# start of Source data

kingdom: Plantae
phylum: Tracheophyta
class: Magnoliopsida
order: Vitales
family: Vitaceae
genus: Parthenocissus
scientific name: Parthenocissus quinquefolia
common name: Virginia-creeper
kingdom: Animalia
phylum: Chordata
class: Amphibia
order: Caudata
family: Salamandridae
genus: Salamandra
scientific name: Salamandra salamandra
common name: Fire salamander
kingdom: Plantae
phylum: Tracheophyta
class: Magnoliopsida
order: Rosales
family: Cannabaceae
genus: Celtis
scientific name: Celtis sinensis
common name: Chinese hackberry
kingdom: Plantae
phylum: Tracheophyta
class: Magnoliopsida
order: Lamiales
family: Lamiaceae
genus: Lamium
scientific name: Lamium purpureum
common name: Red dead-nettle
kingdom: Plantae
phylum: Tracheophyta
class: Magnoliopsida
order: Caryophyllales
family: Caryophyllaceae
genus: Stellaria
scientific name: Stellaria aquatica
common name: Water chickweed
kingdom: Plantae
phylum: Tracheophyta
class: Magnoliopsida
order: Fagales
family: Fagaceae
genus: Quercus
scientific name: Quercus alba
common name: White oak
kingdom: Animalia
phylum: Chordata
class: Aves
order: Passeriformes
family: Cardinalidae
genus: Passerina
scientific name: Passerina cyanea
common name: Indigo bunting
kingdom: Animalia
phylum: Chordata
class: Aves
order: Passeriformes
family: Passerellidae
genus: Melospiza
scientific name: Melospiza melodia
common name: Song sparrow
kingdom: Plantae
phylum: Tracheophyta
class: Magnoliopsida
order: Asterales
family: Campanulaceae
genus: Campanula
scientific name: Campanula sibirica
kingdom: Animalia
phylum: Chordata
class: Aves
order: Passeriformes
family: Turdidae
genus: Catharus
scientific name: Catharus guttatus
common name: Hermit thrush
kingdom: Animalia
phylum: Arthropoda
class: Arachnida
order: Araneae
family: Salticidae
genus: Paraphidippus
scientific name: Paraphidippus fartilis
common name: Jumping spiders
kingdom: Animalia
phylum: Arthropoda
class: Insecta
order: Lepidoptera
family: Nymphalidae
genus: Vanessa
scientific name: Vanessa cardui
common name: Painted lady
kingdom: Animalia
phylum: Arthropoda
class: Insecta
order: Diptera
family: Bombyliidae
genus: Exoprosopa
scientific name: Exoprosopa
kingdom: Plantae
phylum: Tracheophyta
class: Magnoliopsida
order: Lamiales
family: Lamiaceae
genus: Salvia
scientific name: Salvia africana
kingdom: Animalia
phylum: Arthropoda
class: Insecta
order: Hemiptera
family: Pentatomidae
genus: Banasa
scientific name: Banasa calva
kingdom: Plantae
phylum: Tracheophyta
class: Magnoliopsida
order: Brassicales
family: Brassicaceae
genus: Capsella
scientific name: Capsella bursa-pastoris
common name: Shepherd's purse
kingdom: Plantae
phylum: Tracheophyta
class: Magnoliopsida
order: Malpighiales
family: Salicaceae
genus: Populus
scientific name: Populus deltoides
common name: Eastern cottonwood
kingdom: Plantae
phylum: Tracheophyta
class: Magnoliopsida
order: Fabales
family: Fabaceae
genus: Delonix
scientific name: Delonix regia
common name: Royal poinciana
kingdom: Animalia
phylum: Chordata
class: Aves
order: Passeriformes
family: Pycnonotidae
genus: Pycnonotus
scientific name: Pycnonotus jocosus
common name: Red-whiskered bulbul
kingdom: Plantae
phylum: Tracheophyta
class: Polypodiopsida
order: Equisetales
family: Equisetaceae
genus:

# end of Source data

→ What this task involves: Extract every one of the lines above and reproduce each one word for word.

→ Reply to the task:
kingdom: Plantae
phylum: Tracheophyta
class: Magnoliopsida
order: Vitales
family: Vitaceae
genus: Parthenocissus
scientific name: Parthenocissus quinquefolia
common name: Virginia-creeper
kingdom: Animalia
phylum: Chordata
class: Amphibia
order: Caudata
family: Salamandridae
genus: Salamandra
scientific name: Salamandra salamandra
common name: Fire salamander
kingdom: Plantae
phylum: Tracheophyta
class: Magnoliopsida
order: Rosales
family: Cannabaceae
genus: Celtis
scientific name: Celtis sinensis
common name: Chinese hackberry
kingdom: Plantae
phylum: Tracheophyta
class: Magnoliopsida
order: Lamiales
family: Lamiaceae
genus: Lamium
scientific name: Lamium purpureum
common name: Red dead-nettle
kingdom: Plantae
phylum: Tracheophyta
class: Magnoliopsida
order: Caryophyllales
family: Caryophyllaceae
genus: Stellaria
scientific name: Stellaria aquatica
common name: Water chickweed
kingdom: Plantae
phylum: Tracheophyta
class: Magnoliopsida
order: Fagales
family: Fagaceae
genus: Quercus
scientific name: Quercus alba
common name: White oak
kingdom: Animalia
phylum: Chordata
class: Aves
order: Passeriformes
family: Cardinalidae
genus: Passerina
scientific name: Passerina cyanea
common name: Indigo bunting
kingdom: Animalia
phylum: Chordata
class: Aves
order: Passeriformes
family: Passerellidae
genus: Melospiza
scientific name: Melospiza melodia
common name: Song sparrow
kingdom: Plantae
phylum: Tracheophyta
class: Magnoliopsida
order: Asterales
family: Campanulaceae
genus: Campanula
scientific name: Campanula sibirica
kingdom: Animalia
phylum: Chordata
class: Aves
order: Passeriformes
family: Turdidae
genus: Catharus
scientific name: Catharus guttatus
common name: Hermit thrush
kingdom: Animalia
phylum: Arthropoda
class: Arachnida
order: Araneae
family: Salticidae
genus: Paraphidippus
scientific name: Paraphidippus fartilis
common name: Jumping spiders
kingdom: Animalia
phylum: Arthropoda
class: Insecta
order: Lepidoptera
family: Nymphalidae
genus: Vanessa
scientific name: Vanessa cardui
common name: Painted lady
kingdom: Animalia
phylum: Arthropoda
class: Insecta
order: Diptera
family: Bombyliidae
genus: Exoprosopa
scientific name: Exoprosopa
kingdom: Plantae
phylum: Tracheophyta
class: Magnoliopsida
order: Lamiales
family: Lamiaceae
genus: Salvia
scientific name: Salvia africana
kingdom: Animalia
phylum: Arthropoda
class: Insecta
order: Hemiptera
family: Pentatomidae
genus: Banasa
scientific name: Banasa calva
kingdom: Plantae
phylum: Tracheophyta
class: Magnoliopsida
order: Brassicales
family: Brassicaceae
genus: Capsella
scientific name: Capsella bursa-pastoris
common name: Shepherd's purse
kingdom: Plantae
phylum: Tracheophyta
class: Magnoliopsida
order: Malpighiales
family: Salicaceae
genus: Populus
scientific name: Populus deltoides
common name: Eastern cottonwood
kingdom: Plantae
phylum: Tracheophyta
class: Magnoliopsida
order: Fabales
family: Fabaceae
genus: Delonix
scientific name: Delonix regia
common name: Royal poinciana
kingdom: Animalia
phylum: Chordata
class: Aves
order: Passeriformes
family: Pycnonotidae
genus: Pycnonotus
scientific name: Pycnonotus jocosus
common name: Red-whiskered bulbul
kingdom: Plantae
phylum: Tracheophyta
class: Polypodiopsida
order: Equisetales
family: Equisetaceae
genus:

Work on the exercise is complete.